The Federal Circuit agreed with the district court that identical products were accused in each action, rejecting Arendi’s arguments that non-Rebel 4 products were not “accused” in the first case and that the district court struck Arendi’s expert opinions on this basis. Instead, the Federal Circuit found it clear that the district court struck the opinions as a sanction for Arendi’s failure to follow the court’s disclosure requirements. The Federal Circuit also found it notable that both parties took discovery relating to the non-Rebel 4 products throughout the first case, and that Arendi thereafter provided expert opinions on those products, further undermining any claim by Arendi that it never accused them.

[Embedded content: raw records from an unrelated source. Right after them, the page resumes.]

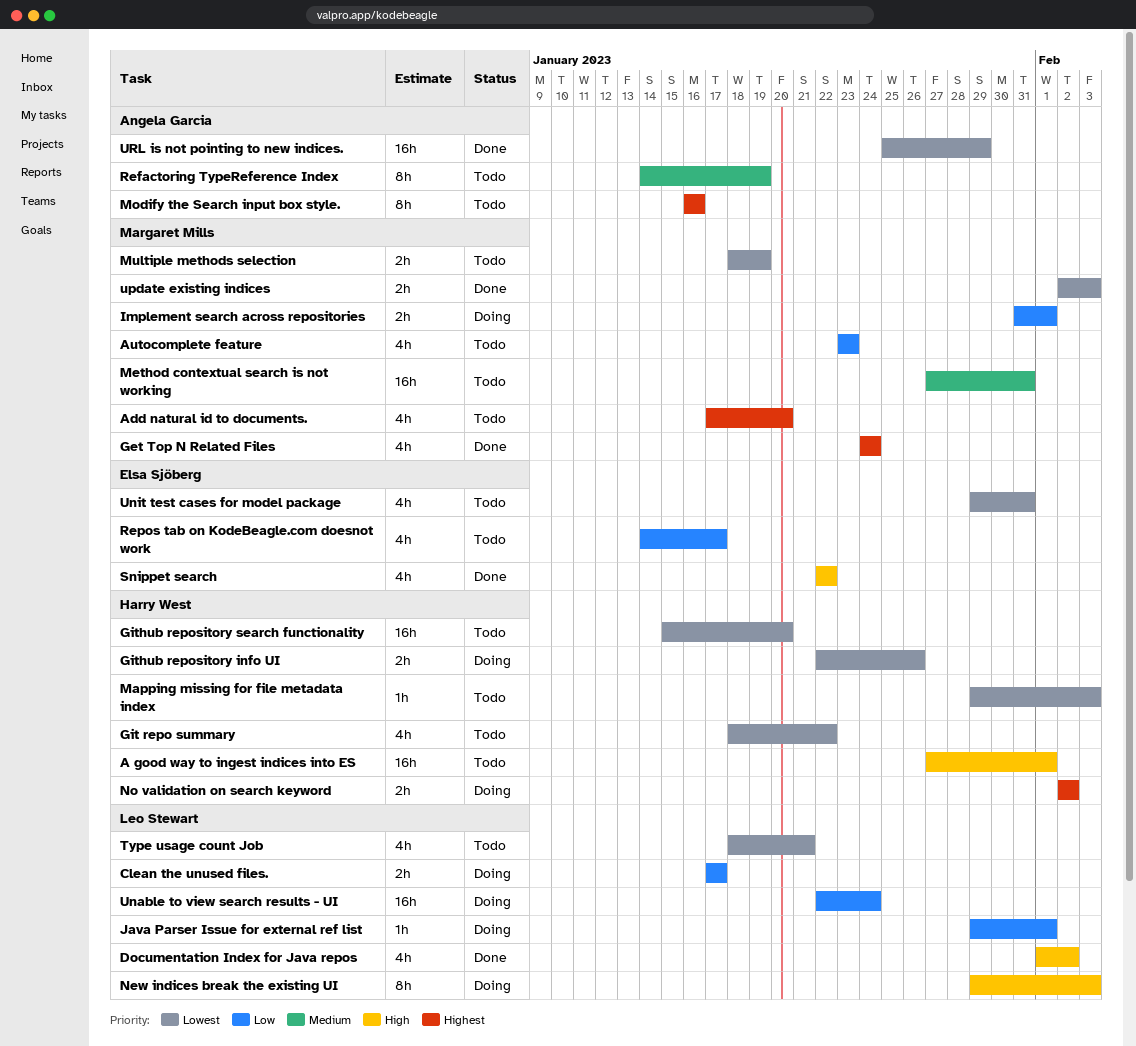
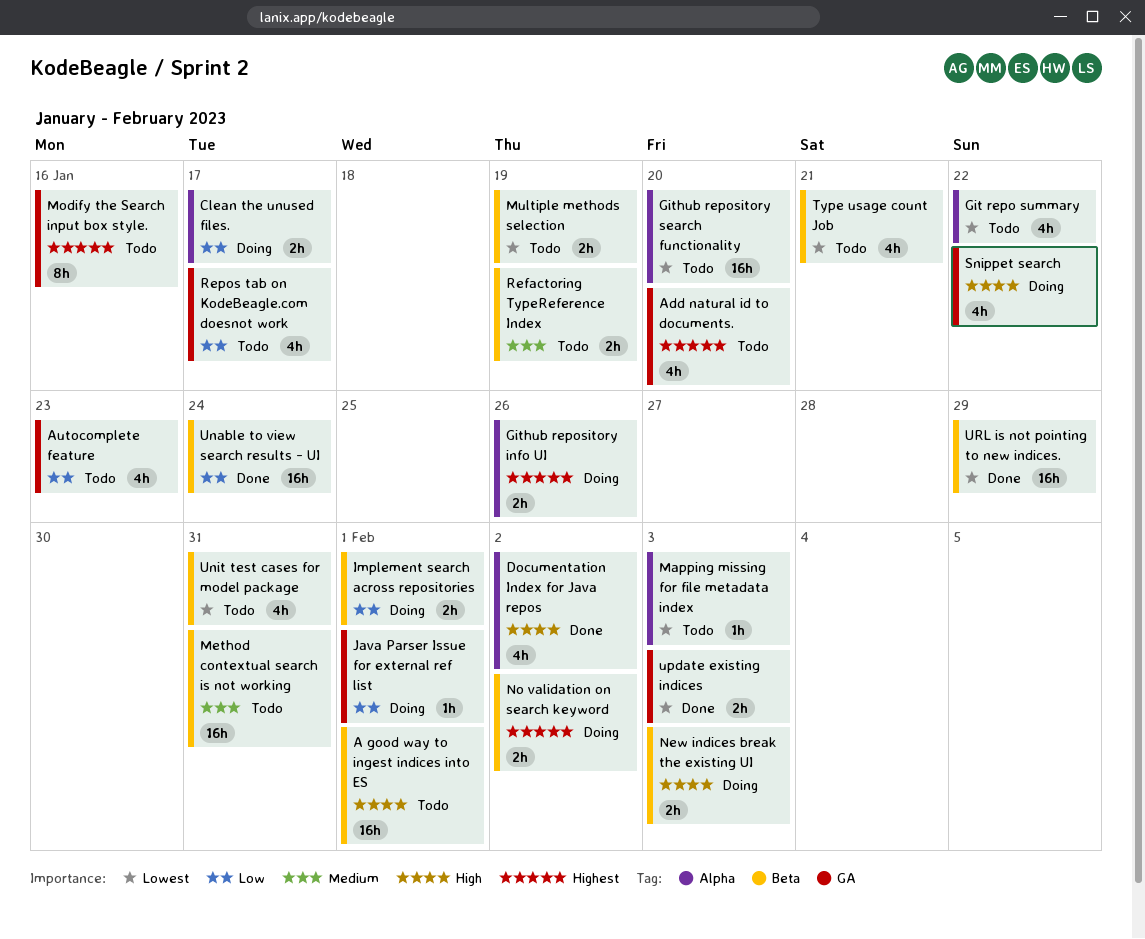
Get Top N Related Files: present -> none
Github repository info UI, priority: Lowest -> Highest
New indices break the existing UI, estimate: 8h -> 2h
Refactoring TypeReference Index, estimate: 8h -> 2h
Snippet search, status: Done -> Doing
Unable to view search results - UI, status: Doing -> Done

This decision reemphasizes the importance of following disclosure requirements mandated by district courts and of updating them as the case progresses. The Federal Circuit seemed to have little sympathy for Arendi, highlighting the points in the case where Arendi could have moved to supplement its disclosures, but chose not to do so. And while Arendi did eventually move for leave to supplement its disclosures after the district court dismissed its second action, the district court deferred ruling on that motion pending Arendi’s appeal of the dismissal of its second case. Thus, it remains unclear whether Arendi will be limited to the Rebel 4 products or be permitted to present its larger scope of accused products at trial.